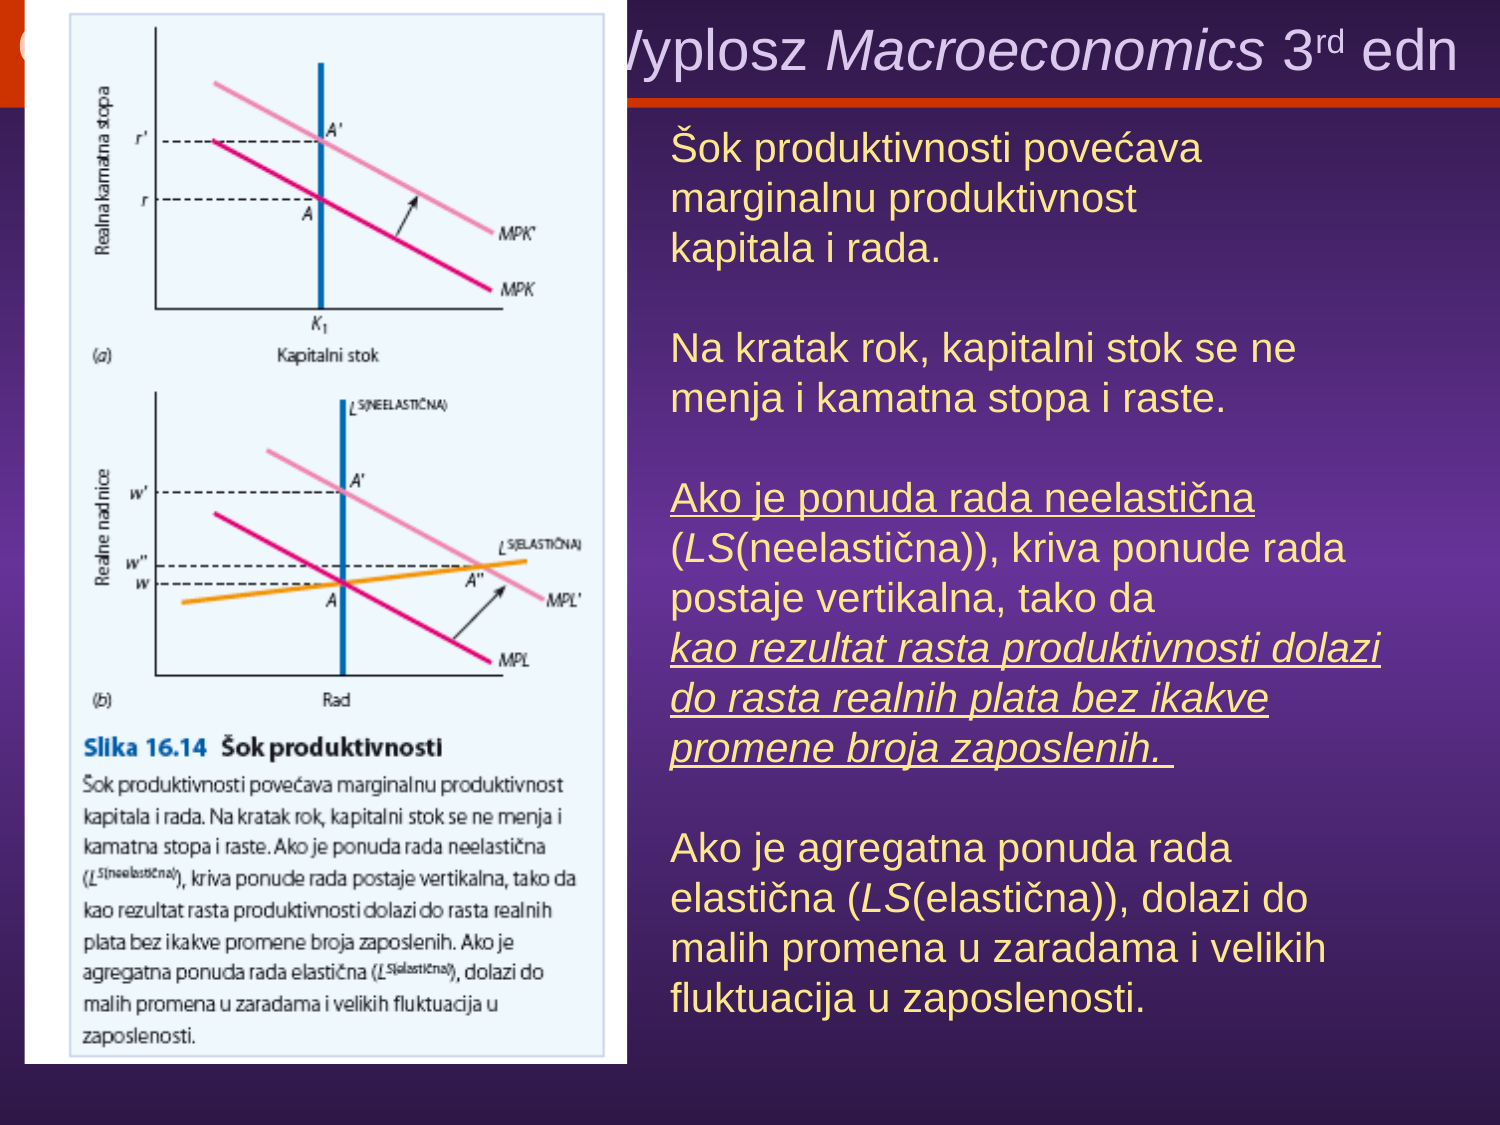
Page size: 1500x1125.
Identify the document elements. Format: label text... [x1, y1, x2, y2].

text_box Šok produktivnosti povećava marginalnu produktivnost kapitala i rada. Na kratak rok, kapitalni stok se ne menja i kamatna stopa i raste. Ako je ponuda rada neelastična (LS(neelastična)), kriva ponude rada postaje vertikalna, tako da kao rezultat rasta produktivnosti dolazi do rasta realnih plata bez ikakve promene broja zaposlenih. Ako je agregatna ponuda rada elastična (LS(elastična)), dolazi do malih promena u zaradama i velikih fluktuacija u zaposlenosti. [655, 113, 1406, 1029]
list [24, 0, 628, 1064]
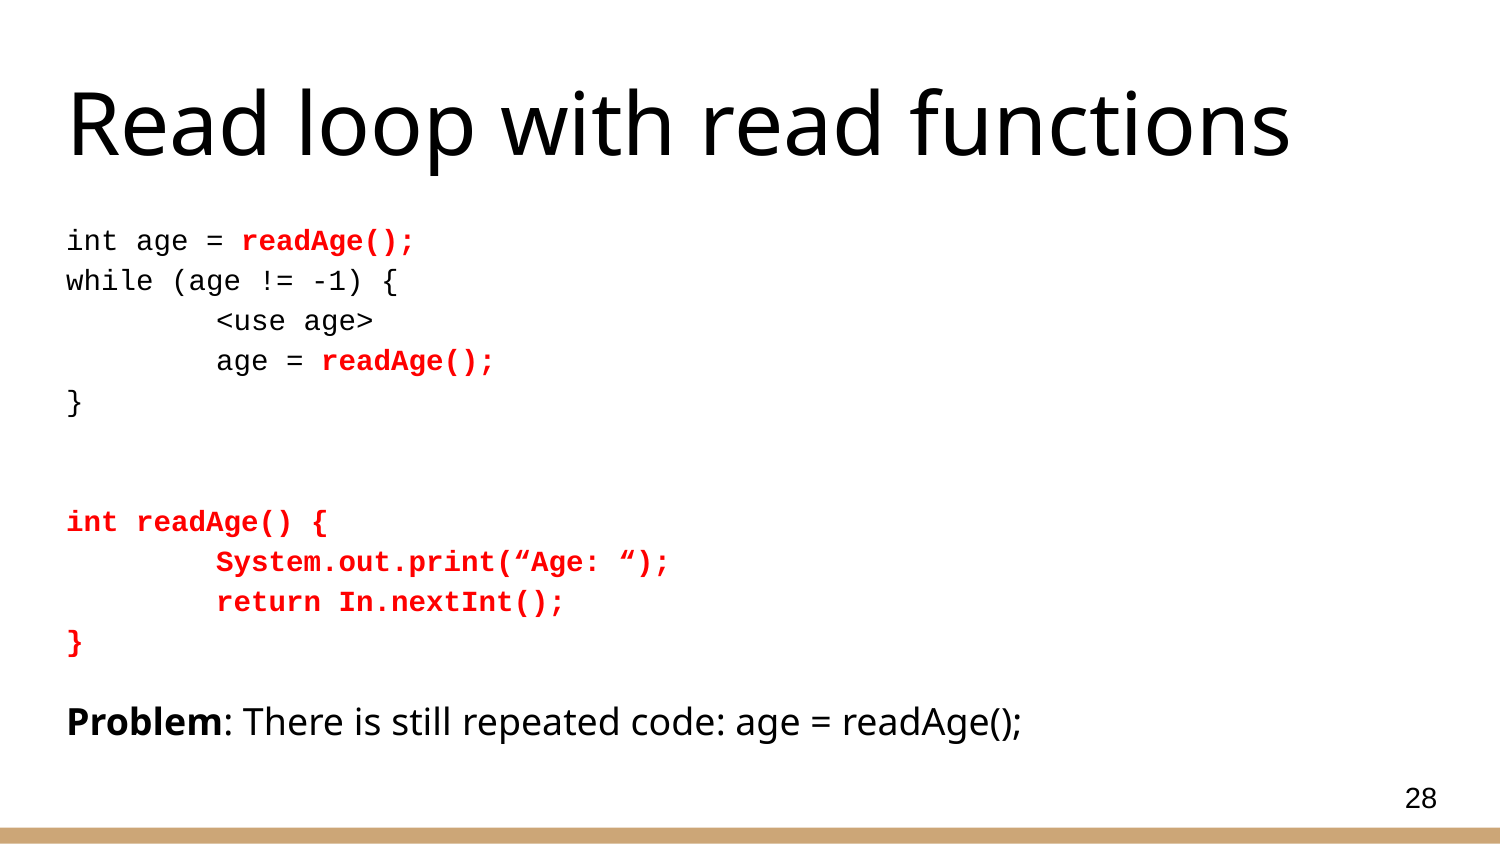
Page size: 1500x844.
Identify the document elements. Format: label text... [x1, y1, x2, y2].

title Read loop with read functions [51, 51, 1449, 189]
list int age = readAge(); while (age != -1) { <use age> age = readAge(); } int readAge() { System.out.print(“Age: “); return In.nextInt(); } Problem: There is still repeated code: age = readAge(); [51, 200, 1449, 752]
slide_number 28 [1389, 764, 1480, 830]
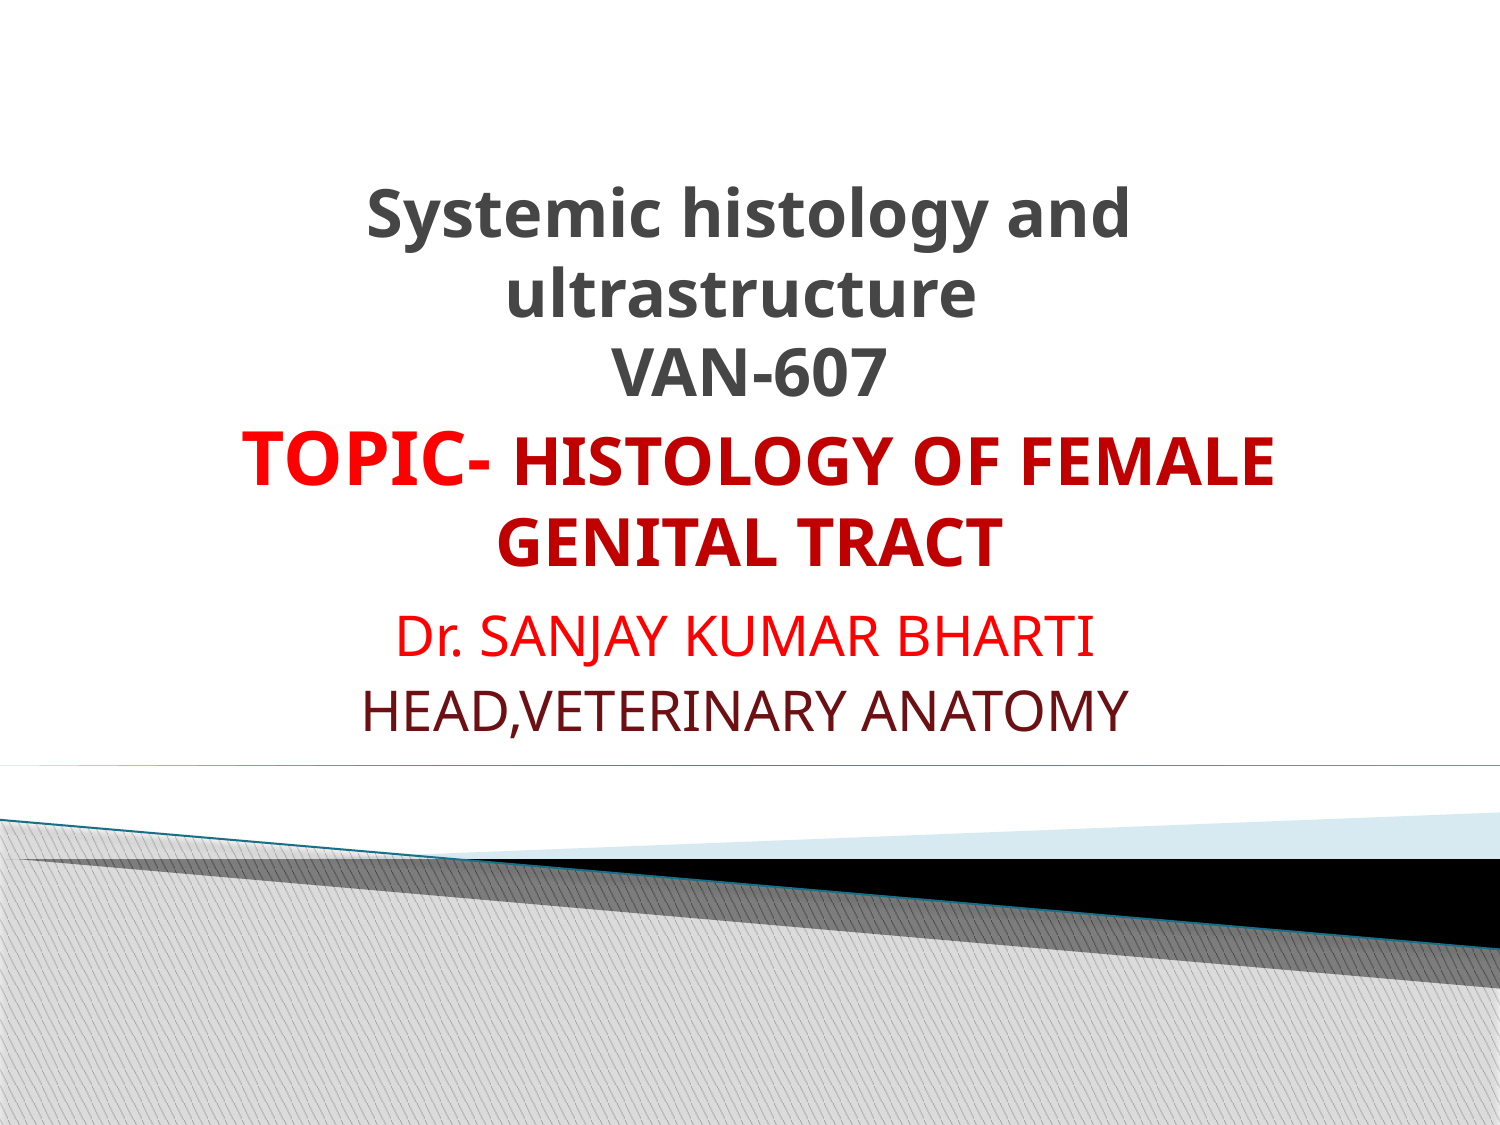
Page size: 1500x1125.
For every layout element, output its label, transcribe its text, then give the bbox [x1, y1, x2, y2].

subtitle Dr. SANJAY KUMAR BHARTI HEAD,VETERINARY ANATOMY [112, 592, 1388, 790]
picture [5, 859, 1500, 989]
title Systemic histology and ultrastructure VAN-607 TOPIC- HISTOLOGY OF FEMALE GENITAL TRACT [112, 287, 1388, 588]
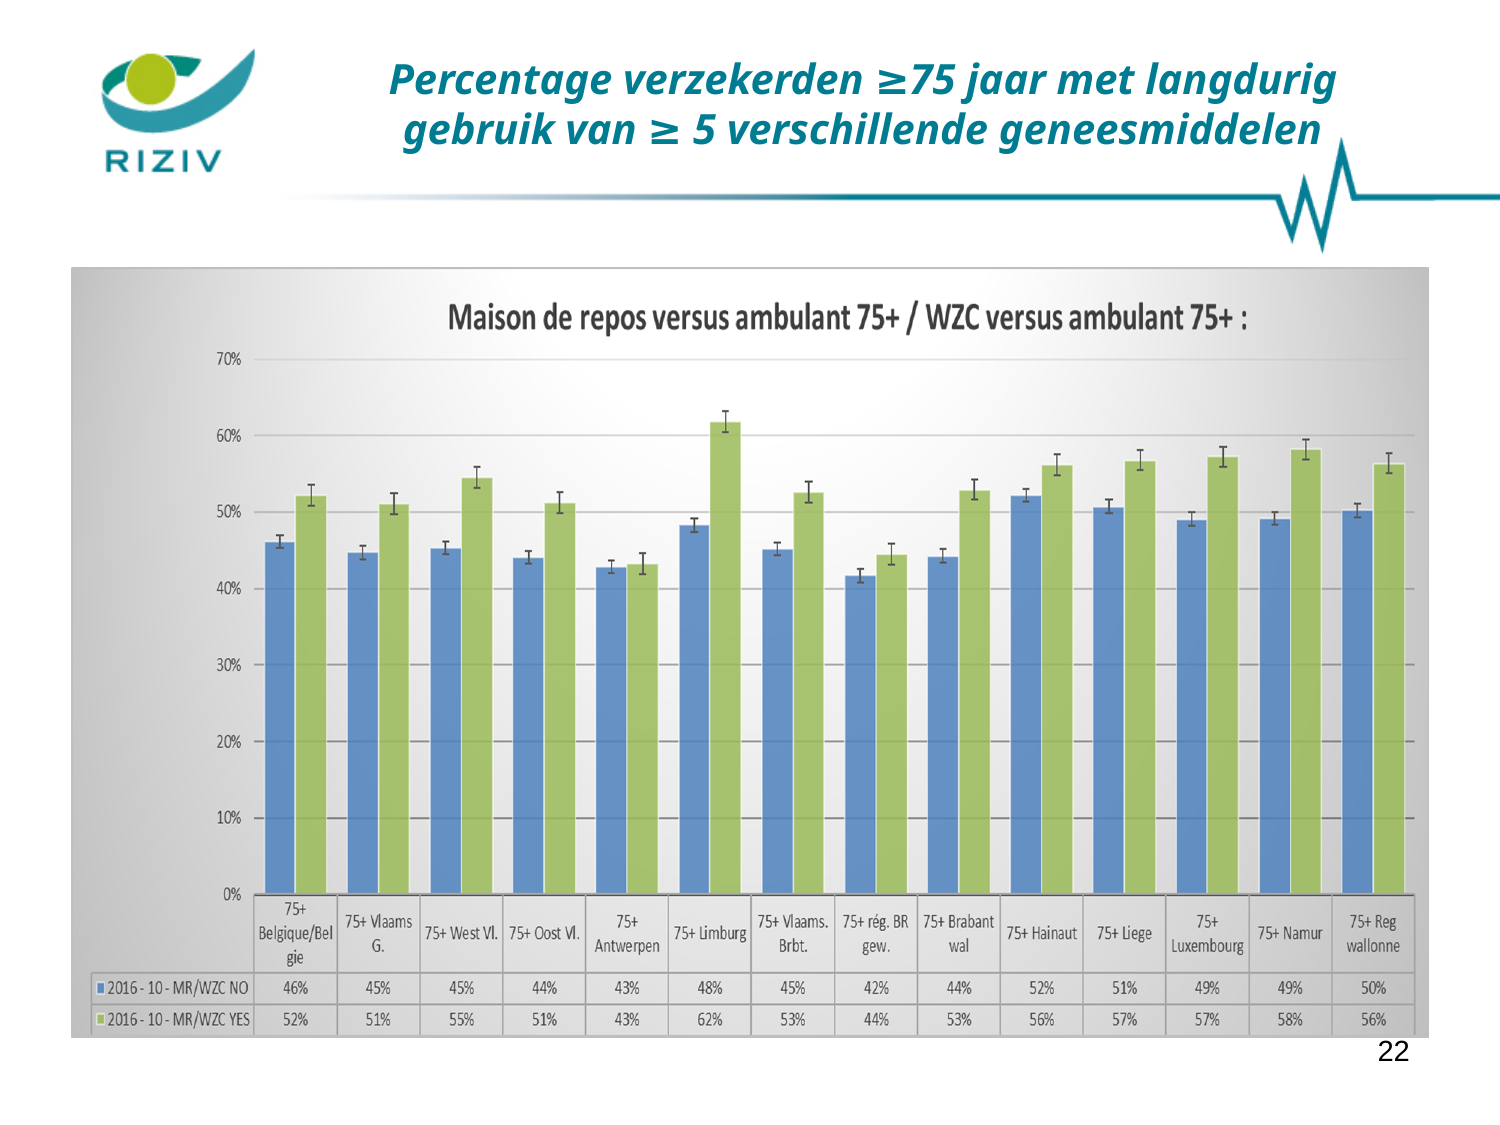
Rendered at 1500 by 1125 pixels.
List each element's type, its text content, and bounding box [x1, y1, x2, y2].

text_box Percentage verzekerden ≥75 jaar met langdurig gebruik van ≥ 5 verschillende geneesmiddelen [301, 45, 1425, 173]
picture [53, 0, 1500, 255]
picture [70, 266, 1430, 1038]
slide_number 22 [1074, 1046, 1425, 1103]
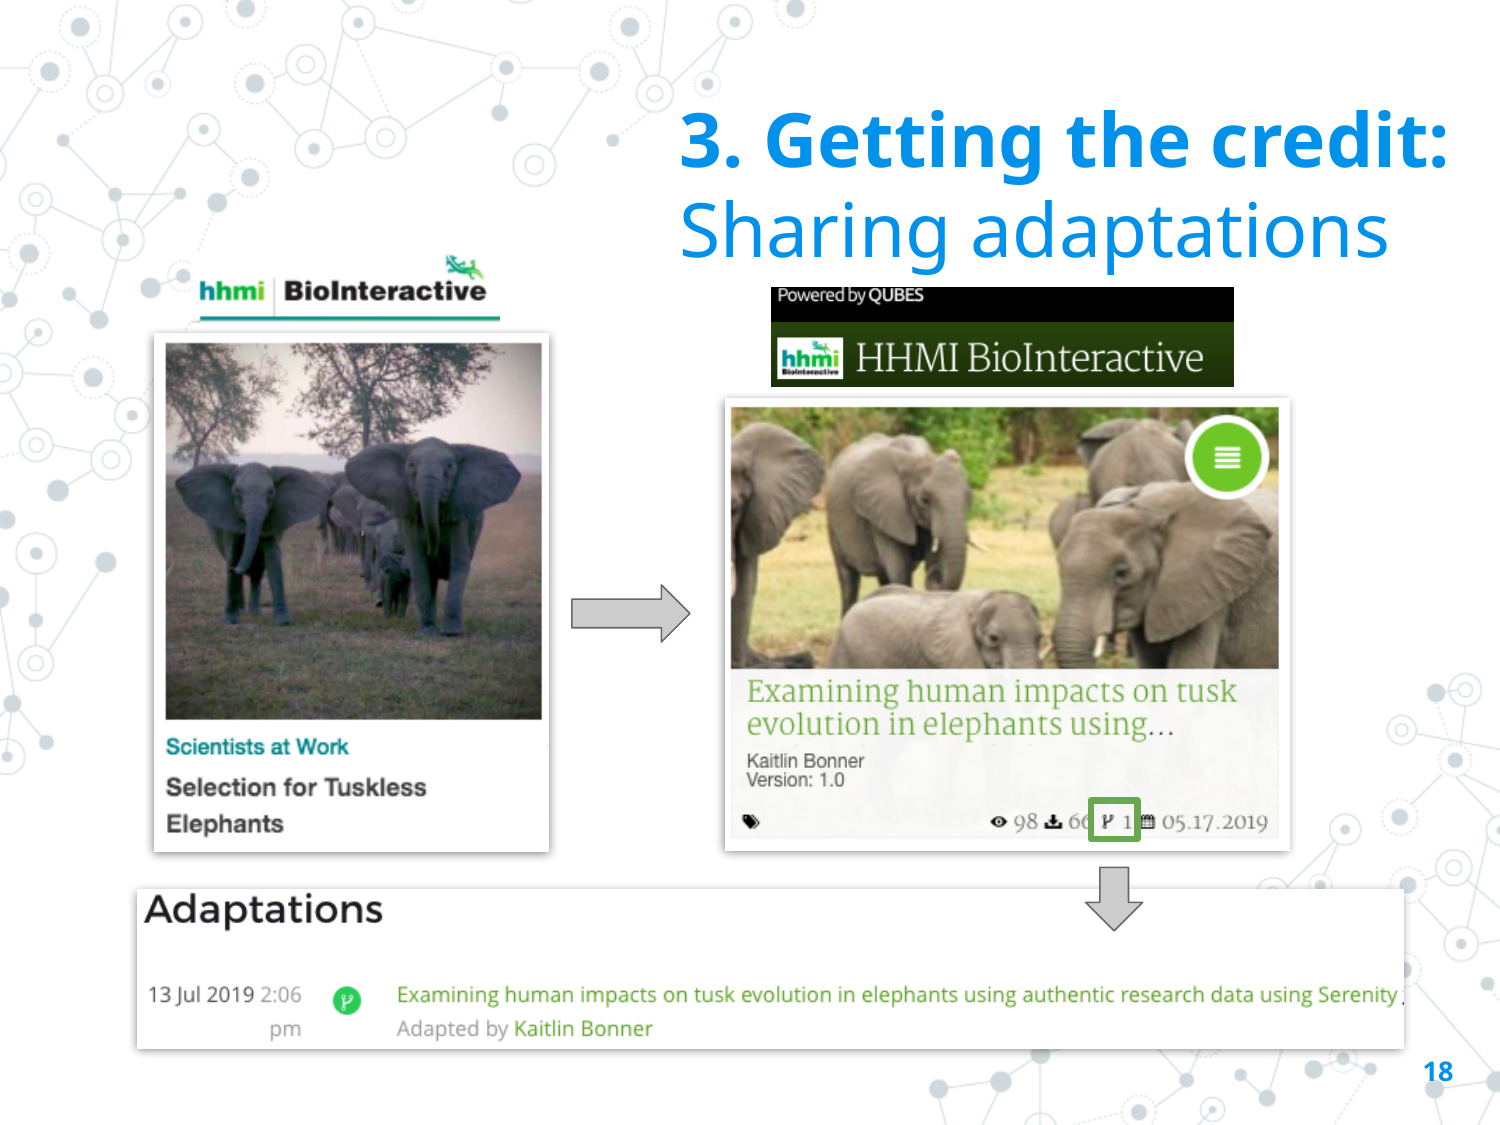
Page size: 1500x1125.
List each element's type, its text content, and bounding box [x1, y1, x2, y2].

#### REQUIRED ACTION:
Extract from the material above the stretch running from the line containing "list [24, 0, 628, 1064]" through the line containing "Rendered at 1500 by 1125 pixels.". Keep the text exact and the pictures out.

#### PROBLEM SOLUTION:
list [24, 0, 628, 1064]
Page size: 1500x844.
Identify the document elements. Format: label text... [x1, y1, x2, y2].

title Read loop with read functions [51, 51, 1449, 189]
list int age = readAge(); while (age != -1) { <use age> age = readAge(); } int readAge() { System.out.print(“Age: “); return In.nextInt(); } Problem: There is still repeated code: age = readAge(); [51, 200, 1449, 752]
slide_number 28 [1389, 764, 1480, 830]
Page size: 1500x1125.
For every layout element, output its label, transcribe its text, then give the bbox [x1, y1, x2, y2].

subtitle Dr. SANJAY KUMAR BHARTI HEAD,VETERINARY ANATOMY [112, 592, 1388, 790]
picture [5, 859, 1500, 989]
title Systemic histology and ultrastructure VAN-607 TOPIC- HISTOLOGY OF FEMALE GENITAL TRACT [112, 287, 1388, 588]
Rendered at 1500 by 1125 pixels.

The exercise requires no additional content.